Can Bliss Be Found in Properly Contorted Bodies?

By Keith Estiler on Jun 13, 2011

Casey Constantine, 20, a sophomore double majoring in psychology and English, said that her yoga class” gets more difficult as the class progresses.”

“The poses learned in this style of yoga take a lot of practice,” she said about the Ashtanga Vinyasa yoga class she was enrolled in during the spring semester. Wearing a white cardigan and black vans sneakers in her interview on the third-floor crosswalk, Constantine said, “It is important to not kill yourself when trying to imitate the professor’s poses.” The instructor encouraged students whose bodies weren’t particularly flexible to modify their poses, she said.

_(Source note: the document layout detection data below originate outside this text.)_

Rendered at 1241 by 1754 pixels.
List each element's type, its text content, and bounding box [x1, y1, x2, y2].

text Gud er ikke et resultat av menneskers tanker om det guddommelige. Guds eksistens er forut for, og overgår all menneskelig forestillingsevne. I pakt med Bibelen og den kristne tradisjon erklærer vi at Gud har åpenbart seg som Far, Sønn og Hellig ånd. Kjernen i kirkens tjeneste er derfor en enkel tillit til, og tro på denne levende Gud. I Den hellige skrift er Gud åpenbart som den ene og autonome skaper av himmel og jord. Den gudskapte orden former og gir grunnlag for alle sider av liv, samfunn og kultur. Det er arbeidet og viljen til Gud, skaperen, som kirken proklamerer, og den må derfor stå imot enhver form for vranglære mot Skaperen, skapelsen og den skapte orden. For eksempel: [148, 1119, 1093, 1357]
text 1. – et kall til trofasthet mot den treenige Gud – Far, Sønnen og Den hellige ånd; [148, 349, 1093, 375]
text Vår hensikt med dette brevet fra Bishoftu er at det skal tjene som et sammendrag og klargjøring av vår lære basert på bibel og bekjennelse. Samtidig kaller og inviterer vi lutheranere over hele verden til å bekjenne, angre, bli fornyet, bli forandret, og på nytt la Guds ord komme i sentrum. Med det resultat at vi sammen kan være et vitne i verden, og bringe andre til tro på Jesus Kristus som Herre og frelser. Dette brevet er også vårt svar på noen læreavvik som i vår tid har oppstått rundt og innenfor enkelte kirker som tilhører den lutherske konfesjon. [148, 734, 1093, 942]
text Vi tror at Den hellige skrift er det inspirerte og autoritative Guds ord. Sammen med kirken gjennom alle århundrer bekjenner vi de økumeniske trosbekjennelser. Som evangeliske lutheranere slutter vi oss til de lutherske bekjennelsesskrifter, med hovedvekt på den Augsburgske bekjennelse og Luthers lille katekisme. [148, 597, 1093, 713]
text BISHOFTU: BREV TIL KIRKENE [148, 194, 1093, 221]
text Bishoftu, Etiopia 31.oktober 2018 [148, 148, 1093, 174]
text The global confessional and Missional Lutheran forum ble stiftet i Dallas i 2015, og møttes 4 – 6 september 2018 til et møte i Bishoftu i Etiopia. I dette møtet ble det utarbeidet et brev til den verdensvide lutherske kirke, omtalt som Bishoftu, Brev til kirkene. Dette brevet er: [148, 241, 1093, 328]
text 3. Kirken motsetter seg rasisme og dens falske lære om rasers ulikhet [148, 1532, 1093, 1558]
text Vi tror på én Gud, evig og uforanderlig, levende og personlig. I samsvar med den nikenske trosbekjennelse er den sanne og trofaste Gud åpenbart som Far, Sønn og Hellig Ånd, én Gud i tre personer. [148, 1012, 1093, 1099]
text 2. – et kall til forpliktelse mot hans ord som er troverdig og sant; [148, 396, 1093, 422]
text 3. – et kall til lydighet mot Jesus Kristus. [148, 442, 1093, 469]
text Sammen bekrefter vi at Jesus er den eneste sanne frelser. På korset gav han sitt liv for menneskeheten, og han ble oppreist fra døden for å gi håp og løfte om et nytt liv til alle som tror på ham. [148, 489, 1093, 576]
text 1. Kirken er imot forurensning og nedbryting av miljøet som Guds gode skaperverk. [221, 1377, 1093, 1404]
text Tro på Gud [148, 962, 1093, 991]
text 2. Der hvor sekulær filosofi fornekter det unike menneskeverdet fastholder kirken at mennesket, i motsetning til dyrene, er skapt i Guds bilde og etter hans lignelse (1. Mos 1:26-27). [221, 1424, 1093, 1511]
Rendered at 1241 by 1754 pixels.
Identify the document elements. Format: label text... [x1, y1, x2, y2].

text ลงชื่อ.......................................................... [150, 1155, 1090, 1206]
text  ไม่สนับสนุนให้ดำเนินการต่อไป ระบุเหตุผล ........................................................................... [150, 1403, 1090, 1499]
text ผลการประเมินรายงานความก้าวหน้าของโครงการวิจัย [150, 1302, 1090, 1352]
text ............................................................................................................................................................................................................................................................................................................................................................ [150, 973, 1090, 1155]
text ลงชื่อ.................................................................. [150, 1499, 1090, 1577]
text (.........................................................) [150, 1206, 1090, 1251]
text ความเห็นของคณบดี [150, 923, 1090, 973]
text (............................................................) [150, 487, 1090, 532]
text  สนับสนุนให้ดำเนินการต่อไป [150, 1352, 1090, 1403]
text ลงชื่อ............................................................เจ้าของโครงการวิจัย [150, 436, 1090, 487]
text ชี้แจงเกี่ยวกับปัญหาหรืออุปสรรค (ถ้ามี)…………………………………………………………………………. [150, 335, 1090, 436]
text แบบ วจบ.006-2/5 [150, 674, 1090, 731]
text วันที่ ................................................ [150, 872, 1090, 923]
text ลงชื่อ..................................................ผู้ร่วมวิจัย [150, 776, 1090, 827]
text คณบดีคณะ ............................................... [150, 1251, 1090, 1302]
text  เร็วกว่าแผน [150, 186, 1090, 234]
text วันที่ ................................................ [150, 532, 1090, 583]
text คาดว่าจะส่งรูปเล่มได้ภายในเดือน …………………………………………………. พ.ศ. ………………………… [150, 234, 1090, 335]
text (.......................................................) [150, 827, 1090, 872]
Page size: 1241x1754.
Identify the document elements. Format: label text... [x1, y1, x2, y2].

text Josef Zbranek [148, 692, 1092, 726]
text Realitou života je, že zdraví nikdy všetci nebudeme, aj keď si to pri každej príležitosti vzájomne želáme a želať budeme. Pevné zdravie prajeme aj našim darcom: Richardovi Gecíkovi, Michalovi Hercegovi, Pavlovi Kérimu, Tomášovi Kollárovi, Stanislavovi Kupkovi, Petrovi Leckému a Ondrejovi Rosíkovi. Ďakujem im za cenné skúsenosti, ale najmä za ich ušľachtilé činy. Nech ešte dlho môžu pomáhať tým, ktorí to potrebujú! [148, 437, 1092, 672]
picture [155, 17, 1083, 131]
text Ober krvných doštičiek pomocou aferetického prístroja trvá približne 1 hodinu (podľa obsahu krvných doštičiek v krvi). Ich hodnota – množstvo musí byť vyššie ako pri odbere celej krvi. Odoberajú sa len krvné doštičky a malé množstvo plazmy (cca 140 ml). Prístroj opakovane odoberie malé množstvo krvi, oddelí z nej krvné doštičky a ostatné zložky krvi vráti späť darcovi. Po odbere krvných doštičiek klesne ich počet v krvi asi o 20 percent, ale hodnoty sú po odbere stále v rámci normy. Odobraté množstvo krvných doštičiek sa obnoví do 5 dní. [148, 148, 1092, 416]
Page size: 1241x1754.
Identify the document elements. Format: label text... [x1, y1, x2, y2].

“For example, I had to put one leg over my other knee and bend down till I can touch my toes, but I couldn’t do it. I modified it by placing my leg a little lower so I can get an extra bend,” she said.

Besides Constantine, four other students interviewed for this article were enrolled in Hunter Recreation’s Ashtanga Vinyasa yoga class that met the spring semester Tuesdays and Fridays on the sixth floor of Thomas Hunter Hall. According to information at, the term “vinyasa” refers to the alignment of movement and breath. These yoga rituals are an intricate series of movements that center on an individual’s breathing patterns. The unruffled cycle of inhales and exhales provides the yoga practitioner with a tranquil mental focal point.

Muhammad Ahmed, 19, a sophomore taking classes in women and gender studies, said, “It’s all about the breathing, stretching, and not getting any cramps.” Everything that was learned from the first class must be done over and over, he said. “Most students, like me, have a hard time getting the body aligned to where they specifically need to be in certain poses, but it’s a good thing that we have modifications.”

Wearing a blue button up shirt, black skinny jeans, and black converse sneakers, Ahmed said, “The worst is when you ate something before coming to class and have to deal with several stomach cramps.” Ahmed’s instructor said that her students should not eat two hours before the class and must wear loose clothing. “Before going to class, I ate two slices of pizza and during class, I wore a tight shirt. It was very painful and felt like the pizza slices were slicing my stomach as I did those intricate bends,” he said.

Ahmed said that he had to modify one of the sun salutations, which are the first poses learned in the class. It requires participants to plant their hands on the floor and stretch them as far as they can while their heads are upside down and facing the back of the room. “I had to modify what I already modified due to my poor eating habits,” he said.

“This isn’t a relaxing type of yoga, it’s a hell of a work out for your body,” said Justin Martinez, 21, a junior majoring in media studies. Wearing a true religion denim jacket and khaki pants, he said that without the right breathing patterns, it can be hard to get the right poses. “The Uttanasana B pose is when you bend your knees until your fingertips reach the floor and then straightening your knees and making both hands touch the floor. After a couple days of practicing, I finally knocked it out,” he said.

Carmen Yi, 20, majoring in chemistry, modifies few poses she said, because she is very flexible. “I took ballet when I was younger and the disciplines in the stretches were almost the same as this style of yoga,” she said. “I am planning to take yoga 2 in the fall and might have to modify some of the poses.”

“My favorite part of the class is in the end when you get to rest,” Lily Santos, 20, majoring in psychology, said. “I am probably the least flexible student in the class and have more of a hard time breathing between poses,” she said. Most of the students desperately need these modifications, she said.